The Linux-based cluster bought for the State University of New York's Buffalo campus includes about 2,000 of Dell's PowerEdge servers, with a combined total of more than 4,000 Intel processors. The system, valued at $13 million to $14 million, is supported by a storage-area network with more than 16TB of disk storage.
The clustered supercomputer can process up to 5.7 trillion floating-point operations per second and was designed for use in bioinformatics research at the Buffalo campus, including an analysis of what the proteins in different parts of the human genome do.
Thus far, the system installed at the school—known officially as the University at Buffalo—is surpassed only by a cluster that Dell sold to Paris-based Compagnie Generale de Geophysique for analyzing seismic data as part of oil exploration activities . That cluster was recently updated to include 4,096 processors, Dell said.
A Stretch for Dell?
Such high-performance clusters are seemingly far removed from the desktops, laptops and low-end servers for which Dell is best known. But Reza Rooholamini, Dell's director of operating systems and clusters, said the day will come when the server clusters can be ordered via the Web.
Rooholamini didn't say when that is likely to happen and conceded that a cluster "is more complex from an ordering standpoint than a notebook PC." But, he said, "it basically uses the same piece parts as our servers.

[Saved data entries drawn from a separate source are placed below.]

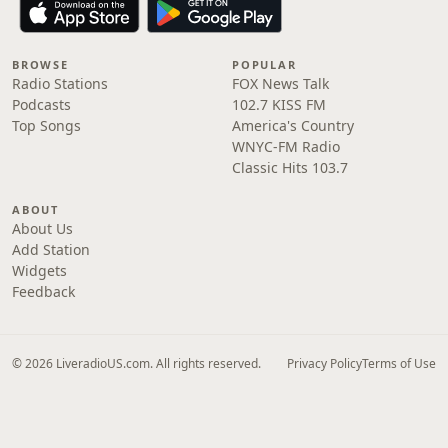
BROWSE
POPULAR
Radio Stations
FOX News Talk
Podcasts
102.7 KISS FM
Top Songs
America's Country
WNYC-FM Radio
Classic Hits 103.7
ABOUT
About Us
Add Station
Widgets
Feedback
© 2026 LiveradioUS.com. All rights reserved.
Privacy Policy
Terms of Use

We are just taking these parts and building blocks and connecting them into a supercomputer."
Michael Dell, the company's chairman and CEO, made a similar point during an interview last month . He said he doesn't view the clusters as being much different from other products. "All technology over time commoditizes at its simplest level," Dell said.

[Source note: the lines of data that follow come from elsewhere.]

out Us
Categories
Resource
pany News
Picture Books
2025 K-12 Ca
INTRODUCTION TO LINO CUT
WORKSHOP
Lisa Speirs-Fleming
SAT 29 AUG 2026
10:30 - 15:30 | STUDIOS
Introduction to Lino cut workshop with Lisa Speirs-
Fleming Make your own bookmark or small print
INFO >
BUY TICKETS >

Mark Melenovsky, an analyst at Framingham, Mass.-based IDC, called the sale of large-scale cluster computers "the only bright spot in the server market" this year. IDC reported two weeks ago that total worldwide server sales fell by 17% year to year in the second quarter. But Melenovsky said he has seen a boom in the sale of large clusters with hundreds or thousands of nodes.
Nonetheless, he added that it's "a bit of a stretch" for Dell to believe it can take its build-to-order model to the supercomputer level. Melenovsky instead predicted the growth of a boutique services industry to help users handle the complex ordering and installation of large clusters.

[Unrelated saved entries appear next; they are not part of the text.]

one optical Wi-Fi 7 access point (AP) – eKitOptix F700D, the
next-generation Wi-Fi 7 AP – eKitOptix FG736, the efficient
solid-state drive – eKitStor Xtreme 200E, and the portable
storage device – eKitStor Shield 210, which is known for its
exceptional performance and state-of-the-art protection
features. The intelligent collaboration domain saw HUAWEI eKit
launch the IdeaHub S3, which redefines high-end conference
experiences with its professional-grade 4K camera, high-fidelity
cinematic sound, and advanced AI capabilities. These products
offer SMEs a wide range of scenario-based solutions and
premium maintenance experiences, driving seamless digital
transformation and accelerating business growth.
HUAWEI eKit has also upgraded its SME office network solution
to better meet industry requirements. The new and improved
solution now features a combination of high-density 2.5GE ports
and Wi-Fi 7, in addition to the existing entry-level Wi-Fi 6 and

A spokeswoman for Dell wouldn't specify how many large clusters the company has sold this year. But she said Dell has installed "hundreds of clusters" altogether, including at least 16 systems that each have more than 100 server nodes.
Jeffrey Skolnick, director of the Buffalo Center of Excellence in Bioinformatics at the university, said his team of researchers will use the cluster installed on the Buffalo campus to conduct research work that could eventually lead to the development of drugs for combating cancer, Alzheimer's disease and AIDS.